Читать «Лебяжье ущелье» онлайн - страница 85
Наталия Ломовская
Иногда Екатерина Федоровна подходила к кому-нибудь из ребят, как подходили когда-то к ней ее наставники, и объясняла, поправляла, добавляла своей рукой пару штрихов. И старалась чаще хвалить, подбадривать.
– Молодец, Аня. Это, значит, у тебя река и лодочка. А почему берег такой черный? Помнишь, мы говорили, что в природе в чистом виде черного цвета не существует? – Она бралась за кисточку девочки и продолжала. – Река у нас синяя, в ней отражаются облака. Так… Так… Теперь и бережочек заиграет оттенками, тут и коричневый, и серый… А желтенький цветок, ну, вот такой, скажем, ирис, будет к месту…
Время от времени Катя посвящала целое занятие разговору о какой-нибудь картине. Она готовилась к этому заранее, читала статьи в журнале «Юный художник», добывала большую качественную репродукцию. И, как всегда, волновалась.
– Сегодня, ребята, – объявляла она торжественно, – поговорим о картине Федора Павловича Решетникова «Переэкзаменовка». Начнем с того, что выберем для героя картины имя. Кто хочет?
– Катерина Федоровна, Катерина Федоровна, можно?
– Ну, пробуйте, только не с места и по очереди.
– Андрей.
– Петр.
– Коля.
– Пусть будет Коля. Как учится наш Коля, понятно из названия картины. Время года тоже определить нетрудно – начало лета. Но вот скажите мне, для чего картина разделена как бы на две части – ярко освещенная лужайка с ликующей детворой и затененная, полная сосредоточенности комната, где занимается нерадивый ученик? Ему трудно дается наука, скорее всего, математика, и только верный пес разделяет с ним его горе. Кстати, давайте притихнем и прислушаемся… хорошо… слышите, даже напряженное сопение Коли удалось передать художнику…

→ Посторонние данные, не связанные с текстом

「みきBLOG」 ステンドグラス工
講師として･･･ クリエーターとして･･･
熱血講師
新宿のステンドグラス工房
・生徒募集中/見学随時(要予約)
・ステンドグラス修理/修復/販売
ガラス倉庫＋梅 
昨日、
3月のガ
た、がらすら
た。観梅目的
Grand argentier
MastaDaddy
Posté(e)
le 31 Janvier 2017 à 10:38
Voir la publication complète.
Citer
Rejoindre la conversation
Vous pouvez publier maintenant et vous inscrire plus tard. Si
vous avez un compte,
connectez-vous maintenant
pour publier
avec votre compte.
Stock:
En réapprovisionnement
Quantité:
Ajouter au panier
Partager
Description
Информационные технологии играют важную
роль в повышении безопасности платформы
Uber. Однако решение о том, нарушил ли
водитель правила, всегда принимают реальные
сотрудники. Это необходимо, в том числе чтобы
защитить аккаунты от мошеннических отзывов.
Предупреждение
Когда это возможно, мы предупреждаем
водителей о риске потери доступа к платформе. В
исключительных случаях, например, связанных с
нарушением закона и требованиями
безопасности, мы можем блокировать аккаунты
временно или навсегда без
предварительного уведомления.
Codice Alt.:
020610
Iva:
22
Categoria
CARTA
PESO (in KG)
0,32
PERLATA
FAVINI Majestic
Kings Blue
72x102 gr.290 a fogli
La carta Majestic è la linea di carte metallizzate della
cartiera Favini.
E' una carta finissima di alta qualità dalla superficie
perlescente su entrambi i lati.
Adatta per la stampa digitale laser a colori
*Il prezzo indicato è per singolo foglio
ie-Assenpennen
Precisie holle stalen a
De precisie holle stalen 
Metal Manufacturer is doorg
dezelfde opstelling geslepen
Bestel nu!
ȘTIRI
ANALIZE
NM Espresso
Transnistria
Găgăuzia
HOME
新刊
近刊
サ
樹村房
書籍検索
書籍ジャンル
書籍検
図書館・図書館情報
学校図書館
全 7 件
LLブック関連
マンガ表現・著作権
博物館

По пути домой Катя спросила у Мышки:
– Ну что, будешь оставаться на второй год, когда пойдешь в школу?
Мышка чуть обиженно и очень серьезно ответила:
– Ты же знаешь, я буду пятерочницей!
Хорошо все-таки, с радостью думала Катерина, что лучик «Солнышка» коснулся и ее Мышки…
Разумеется, бывали и трудные времена, бывали месяцы, когда Катерина не знала, чем ей заплатить за комнату, и тосковала, глядя на себя в зеркало… Тонкой сетью пролегали не по годам ранние морщинки возле глаз, горестная складка ложилась у рта, и ничем, никакими кремами и витаминами эту складку было не изгладить, а ведь она еще так молода! Что ж, вроде и жизнь устаканилась, не хуже, чем у других, и все идет, как надо, – работается работа, растут картины, продаются понемногу, подрастает дочка, но какая тоска забирает, если позволить себе на секунду вспомнить Ивана, его неотразимо-добрую улыбку, берлинскую лазурь его глаз!
Однажды, припомнила Катерина, в ее студии отключили отопление. На дворе стояли трескучие крещенские морозы, и крошечная спаленка моментально выстыла, вызнобилась. Иван проснулся первым, встал, нашел и включил обогреватель. А потом, нащупав под одеялом ледяные ступни Кати, начал напяливать на них шерстяные носочки. От того она и проснулась, от того и возрыдала вдруг светлыми, чистыми слезами, словно знала, что никогда, ни он и никто больше, не будет надевать носки на ее озябшие ножки… Иван тогда испугался и стал утешать ее, будто дурной сон ей привиделся, а она все плакала, и сейчас плакала так же… Никогда не успокоится душа ее, весь отмеренный на земле срок будет она рыдать и вопить: «Только он, только его, только о нем, его бы мне хоть раз еще увидеть, моего милого, моего лапушку, но нет, не суждено в этой жизни мне его увидеть – радость мою, жизнь мою, мальчика моего звездного!»